The extradition discussions come at a time when Australia is also looking into ways to take away Australian citizenship of “people who are involved with incitement,” especially following the September 11, 2001, terror attacks against the United States, Downer said.

INCITEMENT CONCERN

“There are circumstances where we have granted people Australian citizenship [after they migrated to Australia] but we may find that those people are involved with incitement against Australia in one kind or another. The question we are considering is whether in those circumstances we should be able to cancel their citizenship. It’s quit hard to do tough, but we are having a look at issues like that,” he added.

However Hungarian Foreign Minister Somogyi stressed that while he understood Australia’s concern, it was unfortunate that it wavers visa’s for visiting citizens of the 15 ‘old’ European Union members, while people from the ten new EU countries, including Hungary, have to stand in line to get the document.

He said “the current context is unbalanced when it comes to the visa system,” for Hungary which joined the EU last year. Downer promised he would look into a computer system already used for other countries that would make an airplane ticket also a visa entry for Australia.

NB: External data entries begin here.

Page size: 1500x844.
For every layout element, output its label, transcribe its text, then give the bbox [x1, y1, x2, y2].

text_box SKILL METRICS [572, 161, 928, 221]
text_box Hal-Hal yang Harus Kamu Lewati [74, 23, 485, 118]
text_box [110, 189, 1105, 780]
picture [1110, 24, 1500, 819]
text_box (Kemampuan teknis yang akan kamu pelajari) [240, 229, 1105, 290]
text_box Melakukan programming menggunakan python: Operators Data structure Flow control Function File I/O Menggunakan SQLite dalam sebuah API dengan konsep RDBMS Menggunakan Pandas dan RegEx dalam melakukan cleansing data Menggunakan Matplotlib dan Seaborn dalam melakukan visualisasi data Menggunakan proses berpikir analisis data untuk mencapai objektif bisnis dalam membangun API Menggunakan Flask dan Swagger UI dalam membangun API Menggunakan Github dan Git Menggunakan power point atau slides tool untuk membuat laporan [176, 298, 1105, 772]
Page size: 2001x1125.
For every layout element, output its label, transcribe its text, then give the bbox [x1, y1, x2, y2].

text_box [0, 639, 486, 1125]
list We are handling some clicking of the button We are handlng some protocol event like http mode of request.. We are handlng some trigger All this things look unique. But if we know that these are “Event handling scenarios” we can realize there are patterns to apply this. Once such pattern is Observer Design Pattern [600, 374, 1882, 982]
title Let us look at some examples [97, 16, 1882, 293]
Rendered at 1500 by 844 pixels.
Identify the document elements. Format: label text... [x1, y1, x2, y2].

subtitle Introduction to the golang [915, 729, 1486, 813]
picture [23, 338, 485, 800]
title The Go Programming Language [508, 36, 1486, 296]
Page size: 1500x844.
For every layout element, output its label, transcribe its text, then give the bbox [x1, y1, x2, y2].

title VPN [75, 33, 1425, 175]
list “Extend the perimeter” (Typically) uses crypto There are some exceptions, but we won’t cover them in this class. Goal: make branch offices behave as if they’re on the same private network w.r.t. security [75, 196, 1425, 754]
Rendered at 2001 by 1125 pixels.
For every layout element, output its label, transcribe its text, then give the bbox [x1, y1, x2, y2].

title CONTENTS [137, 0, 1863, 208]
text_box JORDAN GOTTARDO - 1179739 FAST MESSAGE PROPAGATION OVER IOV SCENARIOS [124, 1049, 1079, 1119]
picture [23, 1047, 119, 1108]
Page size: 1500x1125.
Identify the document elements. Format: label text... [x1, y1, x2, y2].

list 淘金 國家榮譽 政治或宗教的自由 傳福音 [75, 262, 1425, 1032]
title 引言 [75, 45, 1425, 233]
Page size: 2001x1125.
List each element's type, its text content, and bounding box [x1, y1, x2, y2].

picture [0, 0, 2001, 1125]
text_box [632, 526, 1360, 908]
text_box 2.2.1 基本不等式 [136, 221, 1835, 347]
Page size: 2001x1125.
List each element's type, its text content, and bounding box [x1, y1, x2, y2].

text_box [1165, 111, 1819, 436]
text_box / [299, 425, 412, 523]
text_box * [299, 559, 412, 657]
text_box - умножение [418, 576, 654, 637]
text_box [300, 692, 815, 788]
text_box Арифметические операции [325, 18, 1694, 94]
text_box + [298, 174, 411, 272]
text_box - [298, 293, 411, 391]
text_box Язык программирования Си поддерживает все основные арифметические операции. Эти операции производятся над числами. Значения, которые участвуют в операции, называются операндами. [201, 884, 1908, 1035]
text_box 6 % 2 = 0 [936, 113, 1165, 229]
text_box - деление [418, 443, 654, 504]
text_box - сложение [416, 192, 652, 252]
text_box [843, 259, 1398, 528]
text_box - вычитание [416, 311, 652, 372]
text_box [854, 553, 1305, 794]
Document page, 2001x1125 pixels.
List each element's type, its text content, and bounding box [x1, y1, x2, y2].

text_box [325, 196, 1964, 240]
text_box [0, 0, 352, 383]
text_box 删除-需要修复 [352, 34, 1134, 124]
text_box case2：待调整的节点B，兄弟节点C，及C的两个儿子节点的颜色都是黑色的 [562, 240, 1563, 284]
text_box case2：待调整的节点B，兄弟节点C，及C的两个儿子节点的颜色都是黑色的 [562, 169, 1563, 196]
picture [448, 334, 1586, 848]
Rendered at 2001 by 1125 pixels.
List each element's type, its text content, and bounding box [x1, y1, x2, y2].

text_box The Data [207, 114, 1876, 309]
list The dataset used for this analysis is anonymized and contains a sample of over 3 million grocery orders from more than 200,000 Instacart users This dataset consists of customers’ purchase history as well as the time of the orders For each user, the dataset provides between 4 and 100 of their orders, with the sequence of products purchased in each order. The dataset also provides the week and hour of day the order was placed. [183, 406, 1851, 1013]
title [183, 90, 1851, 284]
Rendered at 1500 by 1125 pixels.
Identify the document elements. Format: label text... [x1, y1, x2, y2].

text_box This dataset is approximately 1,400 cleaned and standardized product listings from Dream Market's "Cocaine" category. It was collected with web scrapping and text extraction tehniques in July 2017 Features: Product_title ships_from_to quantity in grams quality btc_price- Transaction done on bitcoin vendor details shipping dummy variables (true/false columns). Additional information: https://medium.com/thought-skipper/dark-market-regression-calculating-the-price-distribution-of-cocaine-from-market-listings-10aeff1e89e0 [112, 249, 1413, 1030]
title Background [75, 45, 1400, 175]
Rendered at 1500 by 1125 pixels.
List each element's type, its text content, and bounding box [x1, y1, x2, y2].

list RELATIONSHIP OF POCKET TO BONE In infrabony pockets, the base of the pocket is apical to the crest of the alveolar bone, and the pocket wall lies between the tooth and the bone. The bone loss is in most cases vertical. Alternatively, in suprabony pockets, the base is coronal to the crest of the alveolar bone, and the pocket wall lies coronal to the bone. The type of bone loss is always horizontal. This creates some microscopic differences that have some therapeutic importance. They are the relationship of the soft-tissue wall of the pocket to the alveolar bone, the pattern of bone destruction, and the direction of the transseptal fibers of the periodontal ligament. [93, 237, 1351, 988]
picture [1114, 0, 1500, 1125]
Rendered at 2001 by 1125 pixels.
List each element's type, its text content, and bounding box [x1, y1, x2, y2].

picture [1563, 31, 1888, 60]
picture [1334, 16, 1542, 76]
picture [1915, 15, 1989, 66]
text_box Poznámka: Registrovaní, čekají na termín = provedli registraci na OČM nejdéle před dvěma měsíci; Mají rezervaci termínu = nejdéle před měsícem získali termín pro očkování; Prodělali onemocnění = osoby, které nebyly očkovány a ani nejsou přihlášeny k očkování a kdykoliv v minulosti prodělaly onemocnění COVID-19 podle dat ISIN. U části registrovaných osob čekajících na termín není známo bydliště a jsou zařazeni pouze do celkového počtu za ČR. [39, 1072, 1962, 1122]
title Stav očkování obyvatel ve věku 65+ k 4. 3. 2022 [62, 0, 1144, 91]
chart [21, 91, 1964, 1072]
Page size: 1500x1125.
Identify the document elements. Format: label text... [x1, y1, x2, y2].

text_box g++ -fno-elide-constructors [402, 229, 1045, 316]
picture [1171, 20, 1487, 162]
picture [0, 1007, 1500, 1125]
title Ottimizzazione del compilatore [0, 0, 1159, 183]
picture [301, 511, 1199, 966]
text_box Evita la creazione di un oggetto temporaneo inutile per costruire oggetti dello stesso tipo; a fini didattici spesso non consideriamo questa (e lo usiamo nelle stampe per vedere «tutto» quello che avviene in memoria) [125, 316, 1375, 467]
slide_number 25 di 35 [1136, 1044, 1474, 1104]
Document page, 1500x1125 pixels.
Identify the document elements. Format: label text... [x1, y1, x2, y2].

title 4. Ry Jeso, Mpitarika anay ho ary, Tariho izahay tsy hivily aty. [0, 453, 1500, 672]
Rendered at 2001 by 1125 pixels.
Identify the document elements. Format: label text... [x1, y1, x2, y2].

However “we do need to maintain the integrity of our borders, and since 9/11 we have obviously been very focused on that…We don’t want someone with a criminal background or criminal intend to come to Australia. It is not to suggest that Hungarians are more likely to be criminals, I am sure they are not. But we have to make sure that the systems we put in place for Hungary are consistent with the systems we put in place with other parts of the world,” he added.